• **Your instructions**: Rewrite the lines from the one containing "LE MÉNAGE ET L’ENTRETIEN DE VOTRE" through the end of the items, putting "services" in place of "prestations" and leaving everything else unchanged.

• **Records for this task**:

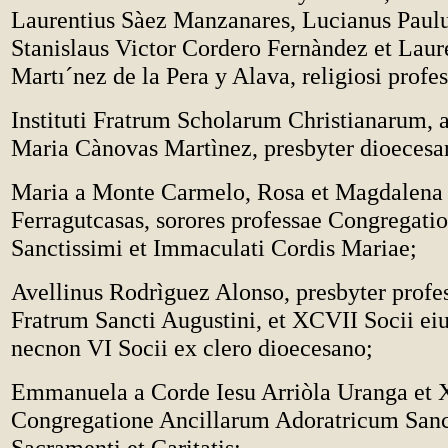
Laurentius Sàez Manzanares, Lucianus Paulu
Stanislaus Victor Cordero Fernàndez et Laur
Martı´nez de la Pera y Alava, religiosi profes
Instituti Fratrum Scholarum Christianarum, 
Maria Cànovas Martìnez, presbyter dioecesa
Maria a Monte Carmelo, Rosa et Magdalena
Ferragutcasas, sorores professae Congregatio
Sanctissimi et Immaculati Cordis Mariae;
Avellinus Rodrìguez Alonso, presbyter profe
Fratrum Sancti Augustini, et XCVII Socii ei
necnon VI Socii ex clero dioecesano;
Emmanuela a Corde Iesu Arriòla Uranga et 
Congregatione Ancillarum Adoratricum Sanc
Sacramenti et Caritatis;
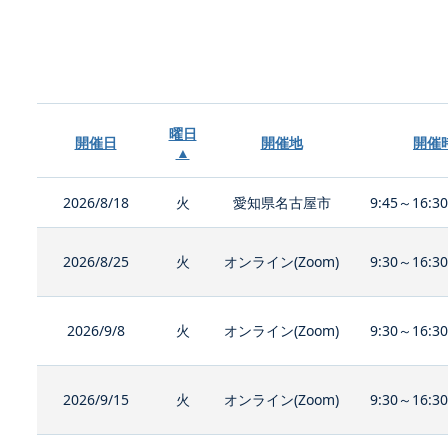
曜日
開催日
開催地
開催
▲
2026/8/18
火
愛知県名古屋市
9:45～16:3
2026/8/25
火
オンライン(Zoom)
9:30～16:3
2026/9/8
火
オンライン(Zoom)
9:30～16:3
2026/9/15
火
オンライン(Zoom)
9:30～16:3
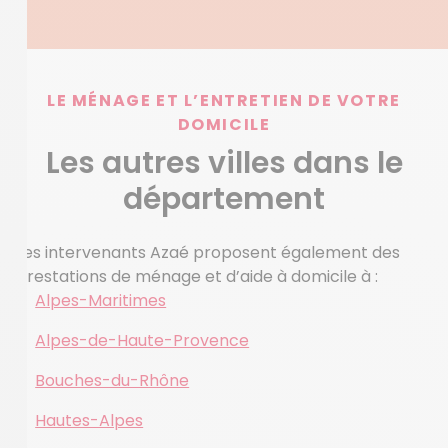
LE MÉNAGE ET L’ENTRETIEN DE VOTRE
DOMICILE
Les autres villes dans le
département
Les intervenants Azaé proposent également des
prestations de ménage et d’aide à domicile à :
Alpes-Maritimes
Alpes-de-Haute-Provence
Bouches-du-Rhône
Hautes-Alpes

• **Your response**:
LE MÉNAGE ET L’ENTRETIEN DE VOTRE
DOMICILE
Les autres villes dans le
département
Les intervenants Azaé proposent également des
services de ménage et d’aide à domicile à :
Alpes-Maritimes
Alpes-de-Haute-Provence
Bouches-du-Rhône
Hautes-Alpes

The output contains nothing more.